> GIVEN PASSAGE
**********
I have always assumed that, of the partners in my practice, I would be the first one into the lifeboat. The three of us are much of an age, although I am the youngest by a year or two. But after my cardiac event or three, details of which need not detain us here (other than to say they were not entirely unrelated to stress), I thought I would be the first to give it up and get out while there was still time.

I was wrong. Last week my partner Ian dropped his bombshell on us. ‘I’m out of here. I’ve had enough of all this shite,’ were his exact words, and when he reaches 55 next year, he is giving it all up.

He’s a brilliant doctor. Clinically astute, vastly experienced, loved by the patients, diligent, hard-working, my friend, and a man whom I have never seen angry or at a loss. In a quarter of a century, he has had two days off sick – although to be honest we thought playing the pneumonia card was a bit weak and he could probably have made it in if he’d really tried.

But he’s had enough. At 55. That might seem a tad young, but Ian, like me, did 10 years in hospital medicine on a one-in-three rota, and years doing all his own out-of-hours in general practice, so we have both already put in around two lifetimes of 40-hour weeks. I can see where he’s coming from.

What makes him want to leave? How have things changed at the practice? Let me count the ways.

We were never a particularly high-earning organisation. We never quite managed the six-figure income so beloved of the Daily Mail readership, but we were doing OK. Average, maybe. But for 12 years now, there has been no increase in our funding other than a few derisory sub-inflation uplifts. Our drawings were frozen for a decade, until we bit the bullet and took a 20% cut in our income.
**********
(Items from a dataset)
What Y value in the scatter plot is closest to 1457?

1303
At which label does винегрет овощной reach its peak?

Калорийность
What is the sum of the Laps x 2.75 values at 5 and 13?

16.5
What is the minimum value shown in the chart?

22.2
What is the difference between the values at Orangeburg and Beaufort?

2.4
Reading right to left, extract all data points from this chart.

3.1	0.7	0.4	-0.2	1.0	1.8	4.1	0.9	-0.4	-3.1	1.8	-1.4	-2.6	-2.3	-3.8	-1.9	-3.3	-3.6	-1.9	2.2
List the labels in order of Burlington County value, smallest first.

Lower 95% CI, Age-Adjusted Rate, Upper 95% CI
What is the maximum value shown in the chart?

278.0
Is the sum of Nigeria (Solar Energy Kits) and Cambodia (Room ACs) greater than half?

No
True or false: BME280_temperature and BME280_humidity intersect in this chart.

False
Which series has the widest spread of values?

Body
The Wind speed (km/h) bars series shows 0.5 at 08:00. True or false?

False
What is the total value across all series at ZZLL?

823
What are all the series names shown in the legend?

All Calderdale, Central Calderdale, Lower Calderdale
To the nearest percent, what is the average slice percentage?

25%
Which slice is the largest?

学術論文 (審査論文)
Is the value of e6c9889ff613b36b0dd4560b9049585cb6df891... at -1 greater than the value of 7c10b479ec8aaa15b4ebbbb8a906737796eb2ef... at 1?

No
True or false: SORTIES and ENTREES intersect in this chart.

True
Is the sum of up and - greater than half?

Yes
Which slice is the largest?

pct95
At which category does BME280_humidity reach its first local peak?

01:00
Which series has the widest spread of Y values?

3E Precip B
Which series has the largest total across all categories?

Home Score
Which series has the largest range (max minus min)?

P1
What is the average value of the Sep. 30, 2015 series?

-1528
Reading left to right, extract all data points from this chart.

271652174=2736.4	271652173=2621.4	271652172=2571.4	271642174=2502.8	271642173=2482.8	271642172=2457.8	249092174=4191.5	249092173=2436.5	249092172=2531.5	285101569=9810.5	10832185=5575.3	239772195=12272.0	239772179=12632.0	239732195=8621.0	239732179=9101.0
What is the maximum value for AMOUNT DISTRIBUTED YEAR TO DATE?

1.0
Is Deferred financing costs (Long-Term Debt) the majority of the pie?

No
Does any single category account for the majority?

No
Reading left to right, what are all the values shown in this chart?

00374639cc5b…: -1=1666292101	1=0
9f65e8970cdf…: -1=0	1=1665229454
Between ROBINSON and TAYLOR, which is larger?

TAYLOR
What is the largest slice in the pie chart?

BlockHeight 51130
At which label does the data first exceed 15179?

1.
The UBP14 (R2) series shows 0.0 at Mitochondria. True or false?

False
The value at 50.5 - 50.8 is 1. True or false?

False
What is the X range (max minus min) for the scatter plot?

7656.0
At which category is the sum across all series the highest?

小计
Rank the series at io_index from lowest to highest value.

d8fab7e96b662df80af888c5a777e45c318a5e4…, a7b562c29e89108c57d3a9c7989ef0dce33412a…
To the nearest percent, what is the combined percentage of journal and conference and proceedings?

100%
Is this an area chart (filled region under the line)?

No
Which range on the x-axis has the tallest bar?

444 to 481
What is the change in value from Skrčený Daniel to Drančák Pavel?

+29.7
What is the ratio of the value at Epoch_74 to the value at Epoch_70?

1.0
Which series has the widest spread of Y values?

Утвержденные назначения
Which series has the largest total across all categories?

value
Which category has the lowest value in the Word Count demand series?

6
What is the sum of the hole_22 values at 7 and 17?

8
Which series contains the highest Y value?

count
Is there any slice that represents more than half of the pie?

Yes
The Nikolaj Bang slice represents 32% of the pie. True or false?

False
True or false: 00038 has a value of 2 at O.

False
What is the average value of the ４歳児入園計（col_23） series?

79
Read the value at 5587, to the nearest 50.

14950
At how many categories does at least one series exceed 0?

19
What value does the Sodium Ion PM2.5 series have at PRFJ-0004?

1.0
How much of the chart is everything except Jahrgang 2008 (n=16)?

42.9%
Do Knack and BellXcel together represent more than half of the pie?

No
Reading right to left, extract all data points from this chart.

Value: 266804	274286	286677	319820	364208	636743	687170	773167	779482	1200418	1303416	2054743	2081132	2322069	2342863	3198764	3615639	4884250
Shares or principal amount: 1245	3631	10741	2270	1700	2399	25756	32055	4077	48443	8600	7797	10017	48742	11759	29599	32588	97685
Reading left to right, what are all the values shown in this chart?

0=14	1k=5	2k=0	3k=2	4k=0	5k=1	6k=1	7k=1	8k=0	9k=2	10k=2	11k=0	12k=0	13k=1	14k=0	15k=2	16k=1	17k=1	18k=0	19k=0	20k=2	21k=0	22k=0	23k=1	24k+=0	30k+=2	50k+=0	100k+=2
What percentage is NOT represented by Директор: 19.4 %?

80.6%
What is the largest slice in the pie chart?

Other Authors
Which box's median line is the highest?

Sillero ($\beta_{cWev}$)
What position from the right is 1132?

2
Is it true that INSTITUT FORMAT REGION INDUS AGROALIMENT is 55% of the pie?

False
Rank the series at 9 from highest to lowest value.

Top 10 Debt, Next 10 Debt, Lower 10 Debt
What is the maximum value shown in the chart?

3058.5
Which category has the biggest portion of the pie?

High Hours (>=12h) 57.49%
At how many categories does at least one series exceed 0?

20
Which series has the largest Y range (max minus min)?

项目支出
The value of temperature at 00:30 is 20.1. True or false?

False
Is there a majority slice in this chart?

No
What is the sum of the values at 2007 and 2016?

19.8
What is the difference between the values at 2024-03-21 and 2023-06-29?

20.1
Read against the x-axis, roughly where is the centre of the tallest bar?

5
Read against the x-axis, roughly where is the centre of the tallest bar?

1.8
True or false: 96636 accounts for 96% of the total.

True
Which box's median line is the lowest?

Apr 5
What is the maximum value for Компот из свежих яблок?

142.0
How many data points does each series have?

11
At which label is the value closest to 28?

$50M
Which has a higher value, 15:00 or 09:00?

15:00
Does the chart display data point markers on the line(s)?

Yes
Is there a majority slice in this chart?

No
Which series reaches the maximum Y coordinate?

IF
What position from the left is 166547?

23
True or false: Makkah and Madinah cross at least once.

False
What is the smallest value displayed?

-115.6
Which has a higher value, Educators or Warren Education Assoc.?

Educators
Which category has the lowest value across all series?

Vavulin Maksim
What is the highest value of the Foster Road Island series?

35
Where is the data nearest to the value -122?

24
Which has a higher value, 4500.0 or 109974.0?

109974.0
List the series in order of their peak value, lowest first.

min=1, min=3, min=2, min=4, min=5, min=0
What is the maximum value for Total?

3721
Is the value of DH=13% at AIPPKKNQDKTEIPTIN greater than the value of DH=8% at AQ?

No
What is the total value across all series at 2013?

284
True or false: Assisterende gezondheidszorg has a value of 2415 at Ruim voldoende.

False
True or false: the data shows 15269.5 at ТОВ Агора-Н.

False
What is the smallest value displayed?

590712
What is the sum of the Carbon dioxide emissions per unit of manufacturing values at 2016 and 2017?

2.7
**********
> SET OF TASKS
a. According to the text about the medical practice, how many days off sick has Ian taken in a quarter of a century?
b. Resume the text about the medical practice, starting after its final sentence.

> TASK-BY-TASK ANSWERS
a. Two days.

b.
That wasn’t enough. We developed a £100,000 overdraft, which has to be corrected by the three of us putting our own money back in. In effect, this means I work for nothing for six months, yet somehow I still owe £14,000 income tax on the money I’m not getting. My accountants assure me this is right, ludicrous though it seems to someone as financially innumerate as I am.

Our two NLDs (Nice Lady Doctors) are already out of here for pastures less depressing, one to Australia and the other to teach in a university. One of them was our trainer, so we now have no registrar either.

And, as always, the workload is increasing. The number of consultations at my practice has doubled over the past decade, with no way to deal with it other than to get your head down and see ‘em. All the bloody satisfaction has been leeched out of the job that once inspired me, that I once loved.

We won’t get another partner. One glance at our accounts tells me no one will be foolish enough to take on this depressing behemoth, where the salaried doctors earn far more than we do, without the depressing shite that goes with being a partner.

And I know we’re not unusual. Many of you are in this situation. The partnership model is unravelling with breathtaking speed. It’s finished. I’m finished. Genuinely.

Dr Phil Peverley is a GP in Sunderland.